→ Exercise objective
Look through the material below. Return exactly the lines from the one with "house plant: present [431,266,483,355]" through the one with "cutting board: none [1016,911,1325,1008]", both included.

→ Material for this exercise
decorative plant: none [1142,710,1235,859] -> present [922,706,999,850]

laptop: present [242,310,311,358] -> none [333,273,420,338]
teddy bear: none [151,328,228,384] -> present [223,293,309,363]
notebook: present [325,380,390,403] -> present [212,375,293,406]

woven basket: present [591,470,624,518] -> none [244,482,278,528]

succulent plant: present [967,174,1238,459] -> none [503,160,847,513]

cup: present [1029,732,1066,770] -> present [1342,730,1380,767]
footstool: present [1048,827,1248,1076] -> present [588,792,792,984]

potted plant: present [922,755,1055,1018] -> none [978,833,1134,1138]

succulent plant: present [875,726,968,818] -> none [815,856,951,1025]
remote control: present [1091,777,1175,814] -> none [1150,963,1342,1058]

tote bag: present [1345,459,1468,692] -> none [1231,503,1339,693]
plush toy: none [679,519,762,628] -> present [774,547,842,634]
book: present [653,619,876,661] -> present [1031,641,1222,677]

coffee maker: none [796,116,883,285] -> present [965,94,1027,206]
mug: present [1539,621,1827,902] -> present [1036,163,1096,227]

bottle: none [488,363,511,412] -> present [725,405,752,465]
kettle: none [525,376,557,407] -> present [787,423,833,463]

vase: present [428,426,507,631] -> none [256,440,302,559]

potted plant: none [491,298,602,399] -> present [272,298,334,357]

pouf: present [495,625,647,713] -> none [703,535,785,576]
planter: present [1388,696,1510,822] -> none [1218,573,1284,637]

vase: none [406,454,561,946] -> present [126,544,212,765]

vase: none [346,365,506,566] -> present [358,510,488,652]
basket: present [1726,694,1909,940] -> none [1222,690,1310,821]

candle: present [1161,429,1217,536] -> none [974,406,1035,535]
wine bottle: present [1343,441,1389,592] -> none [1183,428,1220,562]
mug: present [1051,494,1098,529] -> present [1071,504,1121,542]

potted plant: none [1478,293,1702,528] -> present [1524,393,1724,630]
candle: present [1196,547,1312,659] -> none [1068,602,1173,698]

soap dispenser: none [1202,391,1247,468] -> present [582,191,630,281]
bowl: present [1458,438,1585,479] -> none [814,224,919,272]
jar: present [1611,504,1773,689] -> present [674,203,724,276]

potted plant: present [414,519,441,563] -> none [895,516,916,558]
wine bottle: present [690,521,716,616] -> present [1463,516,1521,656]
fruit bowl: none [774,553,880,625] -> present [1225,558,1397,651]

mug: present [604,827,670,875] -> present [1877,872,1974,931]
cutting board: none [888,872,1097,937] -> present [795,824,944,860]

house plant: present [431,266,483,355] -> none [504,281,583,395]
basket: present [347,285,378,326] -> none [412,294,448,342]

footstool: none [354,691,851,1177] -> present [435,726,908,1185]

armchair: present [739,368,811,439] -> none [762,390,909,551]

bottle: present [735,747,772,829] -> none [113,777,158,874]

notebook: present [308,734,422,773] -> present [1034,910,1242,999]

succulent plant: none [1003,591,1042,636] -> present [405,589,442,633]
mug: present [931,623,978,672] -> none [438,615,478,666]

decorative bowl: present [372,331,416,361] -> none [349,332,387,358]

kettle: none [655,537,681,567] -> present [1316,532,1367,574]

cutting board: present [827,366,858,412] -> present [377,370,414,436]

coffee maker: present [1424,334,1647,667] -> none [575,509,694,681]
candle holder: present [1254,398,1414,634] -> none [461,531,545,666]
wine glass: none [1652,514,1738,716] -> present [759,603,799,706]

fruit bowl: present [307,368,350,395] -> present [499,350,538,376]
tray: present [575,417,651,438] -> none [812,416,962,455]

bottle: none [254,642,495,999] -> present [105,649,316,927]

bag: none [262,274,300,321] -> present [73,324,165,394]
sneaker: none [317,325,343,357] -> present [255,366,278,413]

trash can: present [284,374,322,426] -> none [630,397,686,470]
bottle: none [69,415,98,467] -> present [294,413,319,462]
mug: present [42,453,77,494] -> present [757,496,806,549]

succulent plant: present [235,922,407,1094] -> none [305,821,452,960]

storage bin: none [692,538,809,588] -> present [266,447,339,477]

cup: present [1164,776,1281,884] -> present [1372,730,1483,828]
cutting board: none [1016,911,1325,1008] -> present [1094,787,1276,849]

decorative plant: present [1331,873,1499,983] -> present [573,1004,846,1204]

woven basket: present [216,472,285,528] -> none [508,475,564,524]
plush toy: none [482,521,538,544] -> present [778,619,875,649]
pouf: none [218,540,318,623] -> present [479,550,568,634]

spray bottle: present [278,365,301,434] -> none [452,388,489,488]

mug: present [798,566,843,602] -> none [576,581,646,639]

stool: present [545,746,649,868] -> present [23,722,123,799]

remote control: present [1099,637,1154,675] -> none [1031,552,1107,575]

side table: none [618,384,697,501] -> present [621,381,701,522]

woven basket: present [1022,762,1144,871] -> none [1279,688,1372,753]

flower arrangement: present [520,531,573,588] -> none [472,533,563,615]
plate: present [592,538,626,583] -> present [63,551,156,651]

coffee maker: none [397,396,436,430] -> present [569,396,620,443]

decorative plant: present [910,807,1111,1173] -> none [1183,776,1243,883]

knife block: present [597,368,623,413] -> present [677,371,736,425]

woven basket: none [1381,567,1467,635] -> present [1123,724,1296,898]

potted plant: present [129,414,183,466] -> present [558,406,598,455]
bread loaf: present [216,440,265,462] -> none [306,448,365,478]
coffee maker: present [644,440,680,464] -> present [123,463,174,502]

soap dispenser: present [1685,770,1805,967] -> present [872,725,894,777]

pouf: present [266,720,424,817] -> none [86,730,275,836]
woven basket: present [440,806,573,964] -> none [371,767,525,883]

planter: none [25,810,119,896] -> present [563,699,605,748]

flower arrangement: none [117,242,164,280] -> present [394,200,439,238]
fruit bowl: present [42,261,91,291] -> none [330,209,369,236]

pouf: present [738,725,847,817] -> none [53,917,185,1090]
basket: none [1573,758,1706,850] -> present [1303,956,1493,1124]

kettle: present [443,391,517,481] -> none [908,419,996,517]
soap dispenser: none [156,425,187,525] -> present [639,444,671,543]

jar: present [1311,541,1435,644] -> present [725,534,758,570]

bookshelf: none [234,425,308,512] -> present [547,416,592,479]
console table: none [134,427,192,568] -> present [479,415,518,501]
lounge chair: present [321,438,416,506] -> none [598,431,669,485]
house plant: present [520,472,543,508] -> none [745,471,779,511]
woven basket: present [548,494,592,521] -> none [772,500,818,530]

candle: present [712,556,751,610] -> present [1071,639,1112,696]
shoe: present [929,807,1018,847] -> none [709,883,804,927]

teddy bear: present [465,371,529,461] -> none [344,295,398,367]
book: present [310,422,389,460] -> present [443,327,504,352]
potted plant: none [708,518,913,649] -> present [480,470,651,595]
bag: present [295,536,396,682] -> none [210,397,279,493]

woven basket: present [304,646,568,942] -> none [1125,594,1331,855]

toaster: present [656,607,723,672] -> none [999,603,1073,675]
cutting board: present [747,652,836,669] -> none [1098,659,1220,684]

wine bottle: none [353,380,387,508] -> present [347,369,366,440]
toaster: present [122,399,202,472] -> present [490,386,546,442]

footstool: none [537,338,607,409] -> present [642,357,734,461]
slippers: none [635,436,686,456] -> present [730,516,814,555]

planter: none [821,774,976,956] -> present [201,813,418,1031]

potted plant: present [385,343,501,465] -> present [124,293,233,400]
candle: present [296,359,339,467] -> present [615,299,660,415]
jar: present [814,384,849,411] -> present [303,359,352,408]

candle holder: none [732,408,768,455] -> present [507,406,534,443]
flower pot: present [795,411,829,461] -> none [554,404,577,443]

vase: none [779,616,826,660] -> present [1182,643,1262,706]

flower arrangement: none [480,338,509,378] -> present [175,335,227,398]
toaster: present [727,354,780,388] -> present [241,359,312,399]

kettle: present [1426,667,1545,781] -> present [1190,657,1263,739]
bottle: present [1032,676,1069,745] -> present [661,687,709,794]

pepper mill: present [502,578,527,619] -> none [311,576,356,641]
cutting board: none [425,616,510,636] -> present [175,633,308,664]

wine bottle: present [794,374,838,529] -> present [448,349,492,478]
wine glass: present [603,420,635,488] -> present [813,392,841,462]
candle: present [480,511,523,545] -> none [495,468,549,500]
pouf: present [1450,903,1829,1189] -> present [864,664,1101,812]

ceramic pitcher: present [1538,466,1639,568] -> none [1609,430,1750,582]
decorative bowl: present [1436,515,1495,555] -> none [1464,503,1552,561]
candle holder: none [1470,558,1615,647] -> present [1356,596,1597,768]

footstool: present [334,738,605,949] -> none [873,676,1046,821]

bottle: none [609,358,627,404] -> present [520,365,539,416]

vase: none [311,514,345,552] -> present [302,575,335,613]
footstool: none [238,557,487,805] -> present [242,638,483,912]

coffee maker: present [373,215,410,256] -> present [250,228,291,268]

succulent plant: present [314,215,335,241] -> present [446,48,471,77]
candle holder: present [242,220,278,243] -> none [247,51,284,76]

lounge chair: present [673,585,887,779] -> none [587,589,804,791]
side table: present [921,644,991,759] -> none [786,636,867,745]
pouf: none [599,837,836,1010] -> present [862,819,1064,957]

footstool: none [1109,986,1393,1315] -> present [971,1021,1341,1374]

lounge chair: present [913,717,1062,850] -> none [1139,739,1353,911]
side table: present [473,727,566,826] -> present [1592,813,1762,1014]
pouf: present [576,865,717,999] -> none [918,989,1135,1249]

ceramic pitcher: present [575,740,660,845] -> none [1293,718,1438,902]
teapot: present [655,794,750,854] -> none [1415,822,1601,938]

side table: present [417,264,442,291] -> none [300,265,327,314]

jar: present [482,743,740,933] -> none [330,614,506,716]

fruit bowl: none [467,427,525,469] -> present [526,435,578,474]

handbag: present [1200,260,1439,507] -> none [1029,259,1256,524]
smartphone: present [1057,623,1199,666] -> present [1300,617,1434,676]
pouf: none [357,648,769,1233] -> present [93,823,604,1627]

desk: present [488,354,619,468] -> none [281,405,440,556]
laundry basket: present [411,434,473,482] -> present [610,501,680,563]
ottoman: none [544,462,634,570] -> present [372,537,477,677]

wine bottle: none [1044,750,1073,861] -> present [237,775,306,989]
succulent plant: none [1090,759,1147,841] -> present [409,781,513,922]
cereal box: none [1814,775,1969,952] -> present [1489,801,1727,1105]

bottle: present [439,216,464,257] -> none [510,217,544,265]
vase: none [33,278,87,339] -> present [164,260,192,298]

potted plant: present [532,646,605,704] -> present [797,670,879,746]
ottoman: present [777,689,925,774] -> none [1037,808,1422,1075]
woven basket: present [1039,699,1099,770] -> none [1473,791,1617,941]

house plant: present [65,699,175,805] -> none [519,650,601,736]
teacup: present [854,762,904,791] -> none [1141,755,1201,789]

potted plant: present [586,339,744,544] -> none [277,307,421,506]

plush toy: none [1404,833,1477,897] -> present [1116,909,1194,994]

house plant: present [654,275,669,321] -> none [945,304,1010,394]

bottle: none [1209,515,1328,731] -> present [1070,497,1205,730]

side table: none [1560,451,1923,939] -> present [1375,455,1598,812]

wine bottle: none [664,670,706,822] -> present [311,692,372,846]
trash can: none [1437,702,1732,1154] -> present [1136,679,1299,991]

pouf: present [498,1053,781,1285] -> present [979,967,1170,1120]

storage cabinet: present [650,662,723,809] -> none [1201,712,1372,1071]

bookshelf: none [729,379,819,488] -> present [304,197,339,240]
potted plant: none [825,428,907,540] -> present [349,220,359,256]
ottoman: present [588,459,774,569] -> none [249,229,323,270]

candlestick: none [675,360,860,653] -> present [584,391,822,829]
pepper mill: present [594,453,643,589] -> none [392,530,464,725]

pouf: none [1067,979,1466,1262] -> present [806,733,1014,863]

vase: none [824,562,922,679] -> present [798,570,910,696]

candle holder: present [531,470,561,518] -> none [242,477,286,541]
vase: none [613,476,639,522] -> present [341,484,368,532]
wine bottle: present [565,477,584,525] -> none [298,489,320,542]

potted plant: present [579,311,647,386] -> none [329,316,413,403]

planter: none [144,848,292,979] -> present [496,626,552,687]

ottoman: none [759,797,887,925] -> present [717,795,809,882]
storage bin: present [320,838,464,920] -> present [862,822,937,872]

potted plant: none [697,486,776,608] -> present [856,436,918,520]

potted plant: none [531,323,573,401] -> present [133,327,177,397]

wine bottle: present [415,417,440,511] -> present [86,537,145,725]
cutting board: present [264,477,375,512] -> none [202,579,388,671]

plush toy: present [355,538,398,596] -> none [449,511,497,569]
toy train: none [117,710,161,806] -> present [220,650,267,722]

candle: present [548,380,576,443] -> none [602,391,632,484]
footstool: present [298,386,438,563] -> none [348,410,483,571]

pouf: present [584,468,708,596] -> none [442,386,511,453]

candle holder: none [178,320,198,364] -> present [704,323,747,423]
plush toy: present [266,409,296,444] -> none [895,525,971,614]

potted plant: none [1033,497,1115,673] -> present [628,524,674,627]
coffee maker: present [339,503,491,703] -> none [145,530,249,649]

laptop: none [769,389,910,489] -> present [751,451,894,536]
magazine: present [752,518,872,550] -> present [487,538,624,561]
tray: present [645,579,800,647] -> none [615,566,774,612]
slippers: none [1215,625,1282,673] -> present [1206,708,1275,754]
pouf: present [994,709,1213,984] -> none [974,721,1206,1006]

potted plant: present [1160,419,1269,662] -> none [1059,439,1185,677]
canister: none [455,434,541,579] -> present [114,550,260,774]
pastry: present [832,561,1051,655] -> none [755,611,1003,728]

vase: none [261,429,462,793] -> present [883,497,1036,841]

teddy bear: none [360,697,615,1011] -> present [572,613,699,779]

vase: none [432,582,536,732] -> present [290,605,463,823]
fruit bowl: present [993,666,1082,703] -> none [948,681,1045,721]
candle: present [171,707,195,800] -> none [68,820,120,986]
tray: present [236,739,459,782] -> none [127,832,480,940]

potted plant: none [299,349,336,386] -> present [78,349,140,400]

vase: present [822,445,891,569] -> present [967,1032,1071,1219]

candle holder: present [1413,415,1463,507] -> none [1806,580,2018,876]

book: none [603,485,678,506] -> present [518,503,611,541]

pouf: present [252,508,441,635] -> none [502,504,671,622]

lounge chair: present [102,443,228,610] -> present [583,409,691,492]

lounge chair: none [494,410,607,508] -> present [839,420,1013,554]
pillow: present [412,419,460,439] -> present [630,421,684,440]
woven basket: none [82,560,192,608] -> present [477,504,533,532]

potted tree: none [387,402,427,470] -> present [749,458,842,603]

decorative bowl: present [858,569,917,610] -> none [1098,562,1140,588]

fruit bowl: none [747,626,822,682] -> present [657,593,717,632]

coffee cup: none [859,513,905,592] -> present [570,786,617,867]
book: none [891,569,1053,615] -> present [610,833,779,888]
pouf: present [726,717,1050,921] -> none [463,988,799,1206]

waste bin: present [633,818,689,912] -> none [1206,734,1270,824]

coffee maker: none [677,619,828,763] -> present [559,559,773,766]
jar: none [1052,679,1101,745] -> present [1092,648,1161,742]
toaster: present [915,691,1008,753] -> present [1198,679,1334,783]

→ Written response
house plant: present [431,266,483,355] -> none [504,281,583,395]
basket: present [347,285,378,326] -> none [412,294,448,342]

footstool: none [354,691,851,1177] -> present [435,726,908,1185]

armchair: present [739,368,811,439] -> none [762,390,909,551]

bottle: present [735,747,772,829] -> none [113,777,158,874]

notebook: present [308,734,422,773] -> present [1034,910,1242,999]

succulent plant: none [1003,591,1042,636] -> present [405,589,442,633]
mug: present [931,623,978,672] -> none [438,615,478,666]

decorative bowl: present [372,331,416,361] -> none [349,332,387,358]

kettle: none [655,537,681,567] -> present [1316,532,1367,574]

cutting board: present [827,366,858,412] -> present [377,370,414,436]

coffee maker: present [1424,334,1647,667] -> none [575,509,694,681]
candle holder: present [1254,398,1414,634] -> none [461,531,545,666]
wine glass: none [1652,514,1738,716] -> present [759,603,799,706]

fruit bowl: present [307,368,350,395] -> present [499,350,538,376]
tray: present [575,417,651,438] -> none [812,416,962,455]

bottle: none [254,642,495,999] -> present [105,649,316,927]

bag: none [262,274,300,321] -> present [73,324,165,394]
sneaker: none [317,325,343,357] -> present [255,366,278,413]

trash can: present [284,374,322,426] -> none [630,397,686,470]
bottle: none [69,415,98,467] -> present [294,413,319,462]
mug: present [42,453,77,494] -> present [757,496,806,549]

succulent plant: present [235,922,407,1094] -> none [305,821,452,960]

storage bin: none [692,538,809,588] -> present [266,447,339,477]

cup: present [1164,776,1281,884] -> present [1372,730,1483,828]
cutting board: none [1016,911,1325,1008] -> present [1094,787,1276,849]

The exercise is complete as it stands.